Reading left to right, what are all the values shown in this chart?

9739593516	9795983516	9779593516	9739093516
--
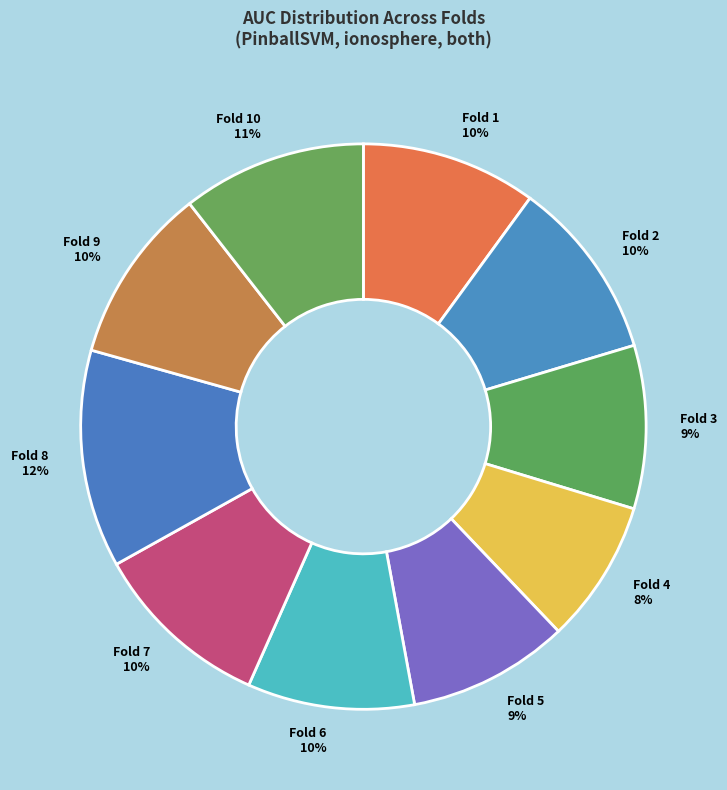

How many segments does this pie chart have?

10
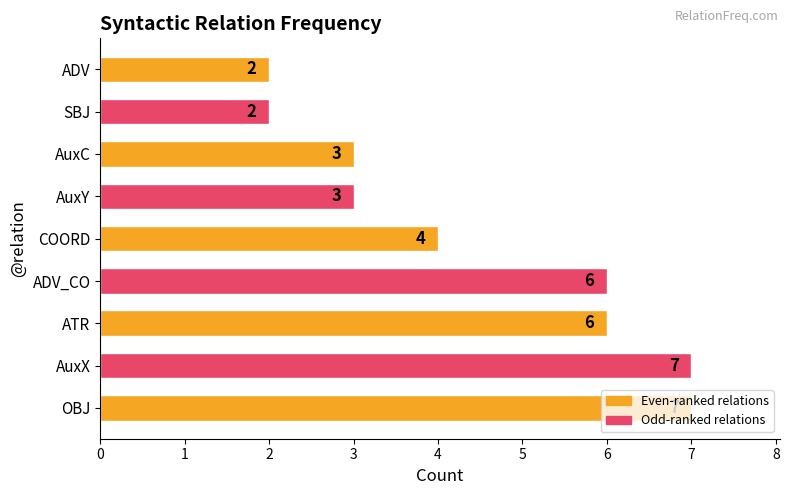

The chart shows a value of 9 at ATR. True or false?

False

THE TASK: Pull out each line of the data above that contains the word "this", copying those lines in full.

REPLY:
Reading left to right, what are all the values shown in this chart?
How many segments does this pie chart have?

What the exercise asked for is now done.